Since you already have a capable digital mixer (X32), I'd recommend dropping the DAW entirely (Logic). Do ALL of your audio work in the X32, so that OBS can be fed directly from it as a dumb, straight-wire passthrough.
- No filters at all in OBS.
- OBS's fader all the way up. (0dB, 100%)
- Only one audio source at all, and that's in Settings -> Audio. Only one not Disabled there, and no audio sources at all in the scenes.
---
Then we have the fun task of setting up a broadcast mastering chain in the X32! The idea there is to take a live mix that sits around -20dBFS or so, just to allow that much headroom for unexpected peaks, and bring it up close to 0dBFS as OBS sees it without *ever* going over that. Not even a momentary peak like a P-pop or even just normal emphasis.

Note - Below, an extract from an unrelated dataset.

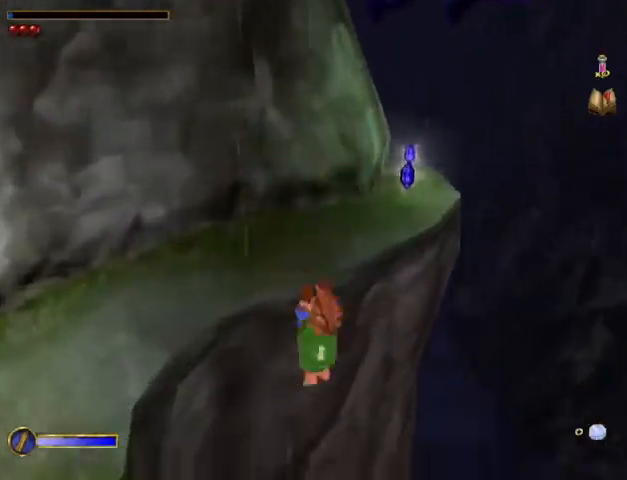
{"keys": ["d", "w"], "mouse": [], "events": [[500, "d", "down"]]}
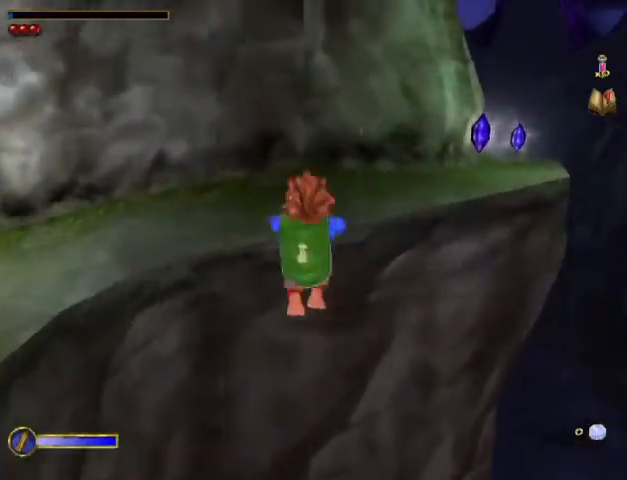
{"keys": ["d", "w"], "mouse": ["right"], "events": [[467, "mouse_right", "down"]]}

I have several stages of compression on mine, involving the channel compressors to make each thing better behaved by itself, a vintage LA-2A emulation on the entire mix ("Leisure Compressor" in the X/M32 and X/M-Air), and a final channel/bus compressor just as it leaves the board, set to be a limiter. The level controls after that limiter are set mathematically to exactly fill OBS's meter, and never moved. OBS often warns me that it's clipping, but it's actually not. I'm just using the top few values legitimately.
You would NOT do all of that on the main PA! Keep that one "live". You need a separate mix for each, so you can treat them differently. Different mix, different processing, etc. The main PA is *not* what it sounds like in the room; it's missing what spills off the stage by itself, and it's subconsciously corrected for what the room itself does. Not so good to stream that.